(Saved entries)
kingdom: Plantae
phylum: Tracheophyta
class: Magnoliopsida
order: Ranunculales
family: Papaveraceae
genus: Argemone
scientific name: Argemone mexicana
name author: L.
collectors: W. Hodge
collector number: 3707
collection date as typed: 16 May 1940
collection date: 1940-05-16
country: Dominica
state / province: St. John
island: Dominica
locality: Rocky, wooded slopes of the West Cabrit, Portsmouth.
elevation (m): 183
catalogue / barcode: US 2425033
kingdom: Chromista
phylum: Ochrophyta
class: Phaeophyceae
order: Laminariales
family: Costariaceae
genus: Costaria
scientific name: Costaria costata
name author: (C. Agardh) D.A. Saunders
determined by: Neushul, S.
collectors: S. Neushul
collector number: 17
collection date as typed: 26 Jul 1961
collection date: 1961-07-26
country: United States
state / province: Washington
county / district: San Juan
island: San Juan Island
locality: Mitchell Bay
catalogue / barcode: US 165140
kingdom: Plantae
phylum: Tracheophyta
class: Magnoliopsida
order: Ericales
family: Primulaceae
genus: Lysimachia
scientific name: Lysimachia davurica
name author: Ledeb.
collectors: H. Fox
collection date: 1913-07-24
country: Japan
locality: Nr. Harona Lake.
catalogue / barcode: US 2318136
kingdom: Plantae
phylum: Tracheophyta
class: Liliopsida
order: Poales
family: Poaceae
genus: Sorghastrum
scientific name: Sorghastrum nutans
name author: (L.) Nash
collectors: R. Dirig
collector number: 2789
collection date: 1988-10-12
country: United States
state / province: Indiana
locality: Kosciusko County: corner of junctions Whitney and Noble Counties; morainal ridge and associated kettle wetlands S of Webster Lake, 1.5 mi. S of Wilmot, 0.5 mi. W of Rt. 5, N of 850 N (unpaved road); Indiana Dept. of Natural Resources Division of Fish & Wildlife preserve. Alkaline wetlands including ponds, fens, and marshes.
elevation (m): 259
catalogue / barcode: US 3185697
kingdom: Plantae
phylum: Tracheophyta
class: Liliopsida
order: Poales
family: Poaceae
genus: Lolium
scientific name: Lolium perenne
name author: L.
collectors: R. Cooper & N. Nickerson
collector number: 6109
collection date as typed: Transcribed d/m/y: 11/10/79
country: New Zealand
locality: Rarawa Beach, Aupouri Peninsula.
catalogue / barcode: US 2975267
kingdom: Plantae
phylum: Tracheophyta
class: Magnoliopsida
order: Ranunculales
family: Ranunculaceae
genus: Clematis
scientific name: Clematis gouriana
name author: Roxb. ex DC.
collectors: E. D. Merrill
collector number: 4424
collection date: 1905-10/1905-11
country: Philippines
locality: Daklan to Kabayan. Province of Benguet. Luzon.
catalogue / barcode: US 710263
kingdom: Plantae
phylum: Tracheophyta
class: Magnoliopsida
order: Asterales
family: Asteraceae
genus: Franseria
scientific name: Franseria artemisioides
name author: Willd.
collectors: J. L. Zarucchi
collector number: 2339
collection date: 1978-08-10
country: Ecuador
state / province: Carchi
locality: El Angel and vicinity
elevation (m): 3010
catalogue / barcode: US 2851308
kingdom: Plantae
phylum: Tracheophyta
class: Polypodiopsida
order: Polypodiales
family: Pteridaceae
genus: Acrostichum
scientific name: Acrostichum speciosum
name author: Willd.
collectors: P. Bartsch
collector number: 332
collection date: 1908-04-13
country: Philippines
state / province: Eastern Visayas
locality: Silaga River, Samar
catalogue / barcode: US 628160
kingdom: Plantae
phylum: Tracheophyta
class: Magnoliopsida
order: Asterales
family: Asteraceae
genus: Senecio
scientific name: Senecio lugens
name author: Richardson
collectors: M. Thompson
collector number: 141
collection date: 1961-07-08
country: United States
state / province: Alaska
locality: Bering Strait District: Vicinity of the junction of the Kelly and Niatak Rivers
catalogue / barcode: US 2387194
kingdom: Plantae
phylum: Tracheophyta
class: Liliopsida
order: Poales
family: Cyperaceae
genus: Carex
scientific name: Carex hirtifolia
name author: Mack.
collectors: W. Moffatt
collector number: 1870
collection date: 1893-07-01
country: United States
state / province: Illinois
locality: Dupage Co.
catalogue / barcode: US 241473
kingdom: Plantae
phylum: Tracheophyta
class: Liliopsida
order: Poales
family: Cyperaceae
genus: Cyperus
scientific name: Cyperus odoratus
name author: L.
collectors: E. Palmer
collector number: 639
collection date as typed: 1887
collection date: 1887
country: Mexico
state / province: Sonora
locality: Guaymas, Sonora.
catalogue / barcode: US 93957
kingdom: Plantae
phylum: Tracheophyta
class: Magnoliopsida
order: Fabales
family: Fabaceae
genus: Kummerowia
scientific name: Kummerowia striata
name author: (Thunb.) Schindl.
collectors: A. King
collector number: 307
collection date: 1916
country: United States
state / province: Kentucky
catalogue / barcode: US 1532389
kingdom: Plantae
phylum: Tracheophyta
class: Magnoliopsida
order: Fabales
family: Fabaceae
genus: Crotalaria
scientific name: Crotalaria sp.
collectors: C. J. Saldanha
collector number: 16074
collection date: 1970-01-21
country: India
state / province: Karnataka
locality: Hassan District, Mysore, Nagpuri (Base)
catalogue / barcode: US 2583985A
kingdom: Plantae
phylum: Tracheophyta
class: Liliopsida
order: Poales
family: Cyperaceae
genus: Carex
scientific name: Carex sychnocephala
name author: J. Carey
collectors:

Task: Reproduce every item above line by line, without changing a single character.

Complete output:
kingdom: Plantae
phylum: Tracheophyta
class: Magnoliopsida
order: Ranunculales
family: Papaveraceae
genus: Argemone
scientific name: Argemone mexicana
name author: L.
collectors: W. Hodge
collector number: 3707
collection date as typed: 16 May 1940
collection date: 1940-05-16
country: Dominica
state / province: St. John
island: Dominica
locality: Rocky, wooded slopes of the West Cabrit, Portsmouth.
elevation (m): 183
catalogue / barcode: US 2425033
kingdom: Chromista
phylum: Ochrophyta
class: Phaeophyceae
order: Laminariales
family: Costariaceae
genus: Costaria
scientific name: Costaria costata
name author: (C. Agardh) D.A. Saunders
determined by: Neushul, S.
collectors: S. Neushul
collector number: 17
collection date as typed: 26 Jul 1961
collection date: 1961-07-26
country: United States
state / province: Washington
county / district: San Juan
island: San Juan Island
locality: Mitchell Bay
catalogue / barcode: US 165140
kingdom: Plantae
phylum: Tracheophyta
class: Magnoliopsida
order: Ericales
family: Primulaceae
genus: Lysimachia
scientific name: Lysimachia davurica
name author: Ledeb.
collectors: H. Fox
collection date: 1913-07-24
country: Japan
locality: Nr. Harona Lake.
catalogue / barcode: US 2318136
kingdom: Plantae
phylum: Tracheophyta
class: Liliopsida
order: Poales
family: Poaceae
genus: Sorghastrum
scientific name: Sorghastrum nutans
name author: (L.) Nash
collectors: R. Dirig
collector number: 2789
collection date: 1988-10-12
country: United States
state / province: Indiana
locality: Kosciusko County: corner of junctions Whitney and Noble Counties; morainal ridge and associated kettle wetlands S of Webster Lake, 1.5 mi. S of Wilmot, 0.5 mi. W of Rt. 5, N of 850 N (unpaved road); Indiana Dept. of Natural Resources Division of Fish & Wildlife preserve. Alkaline wetlands including ponds, fens, and marshes.
elevation (m): 259
catalogue / barcode: US 3185697
kingdom: Plantae
phylum: Tracheophyta
class: Liliopsida
order: Poales
family: Poaceae
genus: Lolium
scientific name: Lolium perenne
name author: L.
collectors: R. Cooper & N. Nickerson
collector number: 6109
collection date as typed: Transcribed d/m/y: 11/10/79
country: New Zealand
locality: Rarawa Beach, Aupouri Peninsula.
catalogue / barcode: US 2975267
kingdom: Plantae
phylum: Tracheophyta
class: Magnoliopsida
order: Ranunculales
family: Ranunculaceae
genus: Clematis
scientific name: Clematis gouriana
name author: Roxb. ex DC.
collectors: E. D. Merrill
collector number: 4424
collection date: 1905-10/1905-11
country: Philippines
locality: Daklan to Kabayan. Province of Benguet. Luzon.
catalogue / barcode: US 710263
kingdom: Plantae
phylum: Tracheophyta
class: Magnoliopsida
order: Asterales
family: Asteraceae
genus: Franseria
scientific name: Franseria artemisioides
name author: Willd.
collectors: J. L. Zarucchi
collector number: 2339
collection date: 1978-08-10
country: Ecuador
state / province: Carchi
locality: El Angel and vicinity
elevation (m): 3010
catalogue / barcode: US 2851308
kingdom: Plantae
phylum: Tracheophyta
class: Polypodiopsida
order: Polypodiales
family: Pteridaceae
genus: Acrostichum
scientific name: Acrostichum speciosum
name author: Willd.
collectors: P. Bartsch
collector number: 332
collection date: 1908-04-13
country: Philippines
state / province: Eastern Visayas
locality: Silaga River, Samar
catalogue / barcode: US 628160
kingdom: Plantae
phylum: Tracheophyta
class: Magnoliopsida
order: Asterales
family: Asteraceae
genus: Senecio
scientific name: Senecio lugens
name author: Richardson
collectors: M. Thompson
collector number: 141
collection date: 1961-07-08
country: United States
state / province: Alaska
locality: Bering Strait District: Vicinity of the junction of the Kelly and Niatak Rivers
catalogue / barcode: US 2387194
kingdom: Plantae
phylum: Tracheophyta
class: Liliopsida
order: Poales
family: Cyperaceae
genus: Carex
scientific name: Carex hirtifolia
name author: Mack.
collectors: W. Moffatt
collector number: 1870
collection date: 1893-07-01
country: United States
state / province: Illinois
locality: Dupage Co.
catalogue / barcode: US 241473
kingdom: Plantae
phylum: Tracheophyta
class: Liliopsida
order: Poales
family: Cyperaceae
genus: Cyperus
scientific name: Cyperus odoratus
name author: L.
collectors: E. Palmer
collector number: 639
collection date as typed: 1887
collection date: 1887
country: Mexico
state / province: Sonora
locality: Guaymas, Sonora.
catalogue / barcode: US 93957
kingdom: Plantae
phylum: Tracheophyta
class: Magnoliopsida
order: Fabales
family: Fabaceae
genus: Kummerowia
scientific name: Kummerowia striata
name author: (Thunb.) Schindl.
collectors: A. King
collector number: 307
collection date: 1916
country: United States
state / province: Kentucky
catalogue / barcode: US 1532389
kingdom: Plantae
phylum: Tracheophyta
class: Magnoliopsida
order: Fabales
family: Fabaceae
genus: Crotalaria
scientific name: Crotalaria sp.
collectors: C. J. Saldanha
collector number: 16074
collection date: 1970-01-21
country: India
state / province: Karnataka
locality: Hassan District, Mysore, Nagpuri (Base)
catalogue / barcode: US 2583985A
kingdom: Plantae
phylum: Tracheophyta
class: Liliopsida
order: Poales
family: Cyperaceae
genus: Carex
scientific name: Carex sychnocephala
name author: J. Carey
collectors:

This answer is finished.